Reproduce every line of the material below without changing a single character.
-- START --
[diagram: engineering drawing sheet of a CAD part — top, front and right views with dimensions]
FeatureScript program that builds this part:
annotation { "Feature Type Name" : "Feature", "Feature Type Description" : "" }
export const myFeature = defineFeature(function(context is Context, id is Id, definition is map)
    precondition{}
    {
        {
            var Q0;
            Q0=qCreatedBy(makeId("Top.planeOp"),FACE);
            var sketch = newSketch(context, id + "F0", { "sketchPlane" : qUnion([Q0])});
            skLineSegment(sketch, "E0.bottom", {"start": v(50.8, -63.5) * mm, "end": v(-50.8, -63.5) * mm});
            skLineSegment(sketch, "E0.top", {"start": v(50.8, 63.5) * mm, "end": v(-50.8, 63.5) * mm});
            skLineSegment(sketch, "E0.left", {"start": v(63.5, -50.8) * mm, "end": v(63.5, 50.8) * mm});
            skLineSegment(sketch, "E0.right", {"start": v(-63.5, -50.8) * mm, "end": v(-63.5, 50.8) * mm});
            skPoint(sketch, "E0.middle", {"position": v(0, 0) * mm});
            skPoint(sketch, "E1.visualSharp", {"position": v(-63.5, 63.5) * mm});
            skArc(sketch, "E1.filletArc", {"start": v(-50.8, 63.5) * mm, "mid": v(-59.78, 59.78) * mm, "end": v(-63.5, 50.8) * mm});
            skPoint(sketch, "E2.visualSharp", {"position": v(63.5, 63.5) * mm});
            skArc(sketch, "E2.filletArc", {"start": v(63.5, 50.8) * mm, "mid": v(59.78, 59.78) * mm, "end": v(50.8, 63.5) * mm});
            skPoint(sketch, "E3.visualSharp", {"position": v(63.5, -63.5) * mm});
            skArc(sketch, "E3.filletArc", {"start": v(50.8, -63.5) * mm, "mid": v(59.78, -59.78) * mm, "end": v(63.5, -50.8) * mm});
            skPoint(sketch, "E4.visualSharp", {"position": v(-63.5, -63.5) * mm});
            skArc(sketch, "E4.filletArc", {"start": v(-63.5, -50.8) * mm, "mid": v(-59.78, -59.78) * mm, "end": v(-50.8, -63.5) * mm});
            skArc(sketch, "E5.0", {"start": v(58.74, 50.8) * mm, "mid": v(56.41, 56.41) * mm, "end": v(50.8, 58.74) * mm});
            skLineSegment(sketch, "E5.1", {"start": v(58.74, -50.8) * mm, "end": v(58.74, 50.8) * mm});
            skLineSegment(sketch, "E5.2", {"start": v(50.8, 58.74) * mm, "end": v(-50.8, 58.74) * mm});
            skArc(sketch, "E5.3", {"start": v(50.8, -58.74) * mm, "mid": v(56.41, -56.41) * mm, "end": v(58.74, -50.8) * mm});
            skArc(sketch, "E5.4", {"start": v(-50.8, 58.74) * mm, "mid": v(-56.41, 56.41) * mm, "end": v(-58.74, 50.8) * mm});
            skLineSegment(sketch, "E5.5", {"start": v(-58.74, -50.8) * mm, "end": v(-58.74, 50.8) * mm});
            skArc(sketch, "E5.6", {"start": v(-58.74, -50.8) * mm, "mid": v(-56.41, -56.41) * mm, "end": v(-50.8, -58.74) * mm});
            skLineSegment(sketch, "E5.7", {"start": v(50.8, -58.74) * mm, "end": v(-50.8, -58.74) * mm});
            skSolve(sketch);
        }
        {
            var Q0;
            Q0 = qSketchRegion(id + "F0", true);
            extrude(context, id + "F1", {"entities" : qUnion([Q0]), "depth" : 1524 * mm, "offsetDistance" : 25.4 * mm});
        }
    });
-- END --
■ Exercise output
[diagram: engineering drawing sheet of a CAD part — top, front and right views with dimensions]
FeatureScript program that builds this part:
annotation { "Feature Type Name" : "Feature", "Feature Type Description" : "" }
export const myFeature = defineFeature(function(context is Context, id is Id, definition is map)
    precondition{}
    {
        {
            var Q0;
            Q0=qCreatedBy(makeId("Top.planeOp"),FACE);
            var sketch = newSketch(context, id + "F0", { "sketchPlane" : qUnion([Q0])});
            skLineSegment(sketch, "E0.bottom", {"start": v(50.8, -63.5) * mm, "end": v(-50.8, -63.5) * mm});
            skLineSegment(sketch, "E0.top", {"start": v(50.8, 63.5) * mm, "end": v(-50.8, 63.5) * mm});
            skLineSegment(sketch, "E0.left", {"start": v(63.5, -50.8) * mm, "end": v(63.5, 50.8) * mm});
            skLineSegment(sketch, "E0.right", {"start": v(-63.5, -50.8) * mm, "end": v(-63.5, 50.8) * mm});
            skPoint(sketch, "E0.middle", {"position": v(0, 0) * mm});
            skPoint(sketch, "E1.visualSharp", {"position": v(-63.5, 63.5) * mm});
            skArc(sketch, "E1.filletArc", {"start": v(-50.8, 63.5) * mm, "mid": v(-59.78, 59.78) * mm, "end": v(-63.5, 50.8) * mm});
            skPoint(sketch, "E2.visualSharp", {"position": v(63.5, 63.5) * mm});
            skArc(sketch, "E2.filletArc", {"start": v(63.5, 50.8) * mm, "mid": v(59.78, 59.78) * mm, "end": v(50.8, 63.5) * mm});
            skPoint(sketch, "E3.visualSharp", {"position": v(63.5, -63.5) * mm});
            skArc(sketch, "E3.filletArc", {"start": v(50.8, -63.5) * mm, "mid": v(59.78, -59.78) * mm, "end": v(63.5, -50.8) * mm});
            skPoint(sketch, "E4.visualSharp", {"position": v(-63.5, -63.5) * mm});
            skArc(sketch, "E4.filletArc", {"start": v(-63.5, -50.8) * mm, "mid": v(-59.78, -59.78) * mm, "end": v(-50.8, -63.5) * mm});
            skArc(sketch, "E5.0", {"start": v(58.74, 50.8) * mm, "mid": v(56.41, 56.41) * mm, "end": v(50.8, 58.74) * mm});
            skLineSegment(sketch, "E5.1", {"start": v(58.74, -50.8) * mm, "end": v(58.74, 50.8) * mm});
            skLineSegment(sketch, "E5.2", {"start": v(50.8, 58.74) * mm, "end": v(-50.8, 58.74) * mm});
            skArc(sketch, "E5.3", {"start": v(50.8, -58.74) * mm, "mid": v(56.41, -56.41) * mm, "end": v(58.74, -50.8) * mm});
            skArc(sketch, "E5.4", {"start": v(-50.8, 58.74) * mm, "mid": v(-56.41, 56.41) * mm, "end": v(-58.74, 50.8) * mm});
            skLineSegment(sketch, "E5.5", {"start": v(-58.74, -50.8) * mm, "end": v(-58.74, 50.8) * mm});
            skArc(sketch, "E5.6", {"start": v(-58.74, -50.8) * mm, "mid": v(-56.41, -56.41) * mm, "end": v(-50.8, -58.74) * mm});
            skLineSegment(sketch, "E5.7", {"start": v(50.8, -58.74) * mm, "end": v(-50.8, -58.74) * mm});
            skSolve(sketch);
        }
        {
            var Q0;
            Q0 = qSketchRegion(id + "F0", true);
            extrude(context, id + "F1", {"entities" : qUnion([Q0]), "depth" : 1524 * mm, "offsetDistance" : 25.4 * mm});
        }
    });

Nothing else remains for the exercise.